- TASK DESCRIPTION
Every record below needs to be set down exactly. Pictures do not belong in the copy.

- GIVEN ENTRIES
---
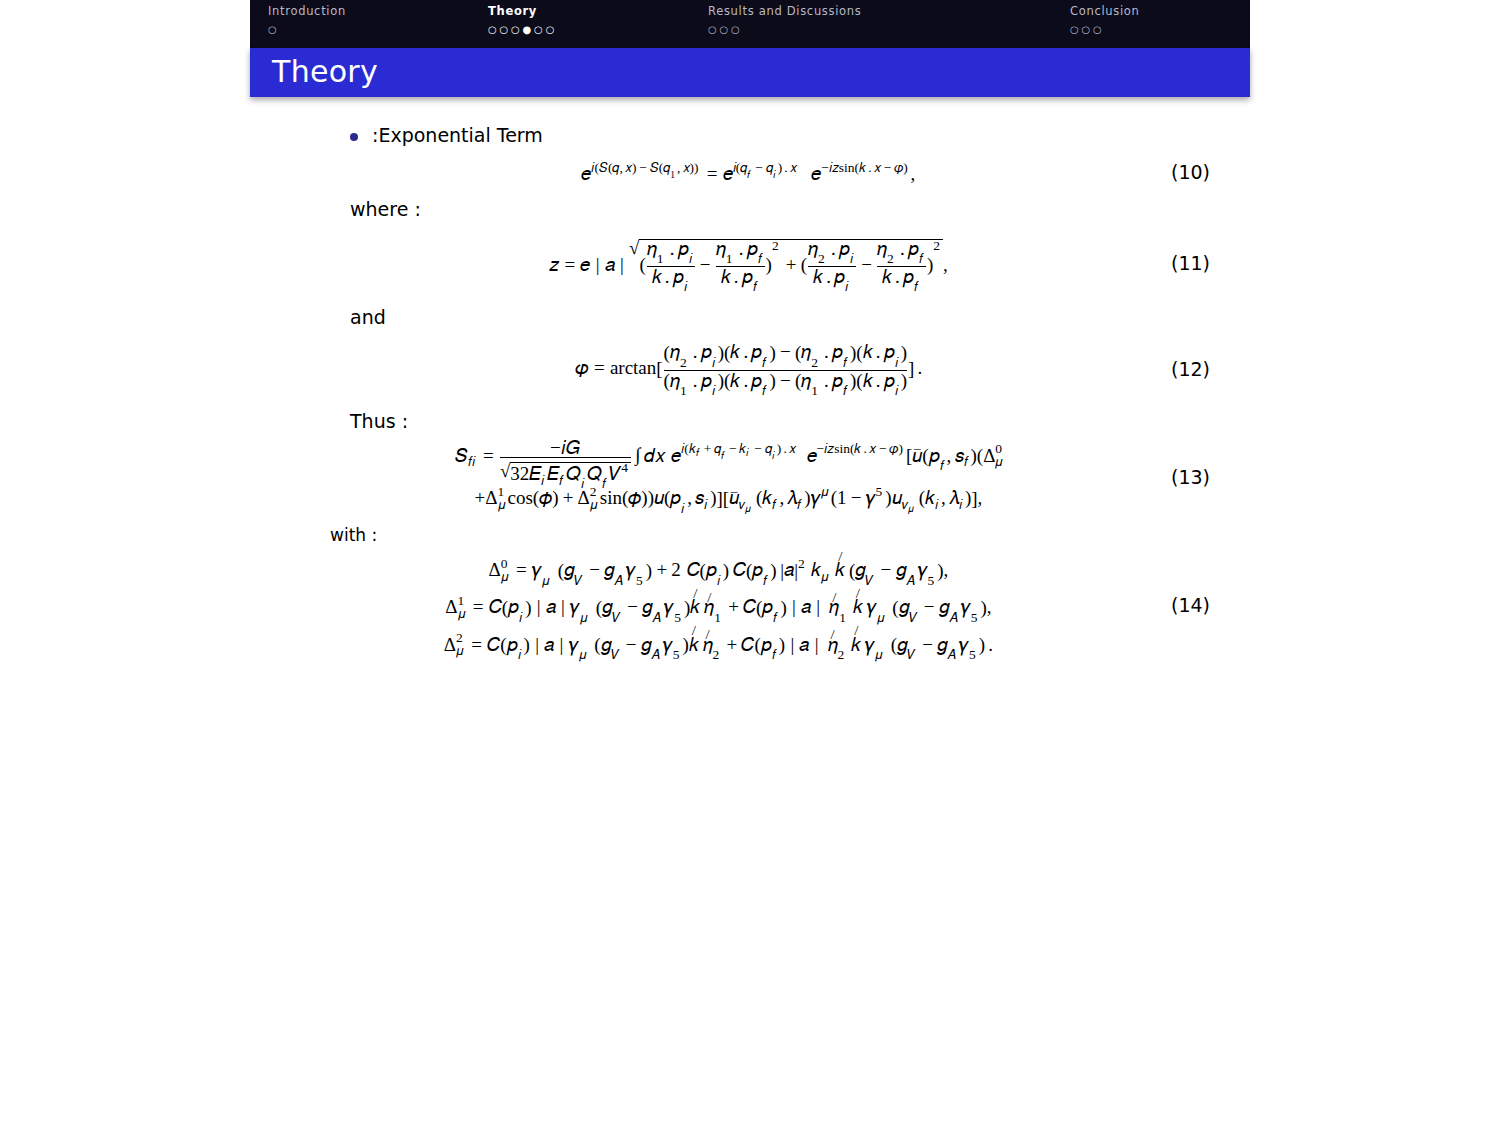Introduction
○
Theory
○○○●○○
Results and Discussions
○○○
Conclusion
○○○
Theory
:Exponential Term
ei(S(q,x)−S(q1,x)) = ei(qf−qi).x e−iz⁡sin(k.x−φ) , (10)
where :
z=e|a| ( η1.pik.pi − η1.pfk.pf ) 2 + ( η2.pik.pi − η2.pfk.pf ) 2 , (11)
and
φ=arctan [ (η2.pi)(k.pf)−(η2.pf)(k.pi) (η1.pi)(k.pf)−(η1.pf)(k.pi) ] . (12)
Thus :
Sfi = −iG 32EiEfQiQfV4 ∫ dx ei(kf+qf−ki−qi).x e−iz⁡sin(k.x−φ) [ u¯(pf,sf) (Δμ0 + Δμ1 cos(ϕ) + Δμ2 sin(ϕ)) u(pi,si) ] [ u¯νμ (kf,λf) γμ (1−γ5) uνμ (ki,λi) ] ,
(13)
with :
Δμ0 = γμ (gV−gAγ5) +2 C(pi) C(pf) |a|2 kμ k̸ (gV−gAγ5), Δμ1 = C(pi)|a| γμ (gV−gAγ5) k̸ η̸1 + C(pf)|a| η̸1 k̸ γμ (gV−gAγ5), Δμ2 = C(pi)|a| γμ (gV−gAγ5) k̸ η̸2 + C(pf)|a| η̸2 k̸ γμ (gV−gAγ5).
(14)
---
- TASK SOLUTION
Introduction
○
Theory
○○○●○○
Results and Discussions
○○○
Conclusion
○○○
Theory
:Exponential Term
ei(S(q,x)−S(q1,x)) = ei(qf−qi).x e−iz⁡sin(k.x−φ) , (10)
where :
z=e|a| ( η1.pik.pi − η1.pfk.pf ) 2 + ( η2.pik.pi − η2.pfk.pf ) 2 , (11)
and
φ=arctan [ (η2.pi)(k.pf)−(η2.pf)(k.pi) (η1.pi)(k.pf)−(η1.pf)(k.pi) ] . (12)
Thus :
Sfi = −iG 32EiEfQiQfV4 ∫ dx ei(kf+qf−ki−qi).x e−iz⁡sin(k.x−φ) [ u¯(pf,sf) (Δμ0 + Δμ1 cos(ϕ) + Δμ2 sin(ϕ)) u(pi,si) ] [ u¯νμ (kf,λf) γμ (1−γ5) uνμ (ki,λi) ] ,
(13)
with :
Δμ0 = γμ (gV−gAγ5) +2 C(pi) C(pf) |a|2 kμ k̸ (gV−gAγ5), Δμ1 = C(pi)|a| γμ (gV−gAγ5) k̸ η̸1 + C(pf)|a| η̸1 k̸ γμ (gV−gAγ5), Δμ2 = C(pi)|a| γμ (gV−gAγ5) k̸ η̸2 + C(pf)|a| η̸2 k̸ γμ (gV−gAγ5).
(14)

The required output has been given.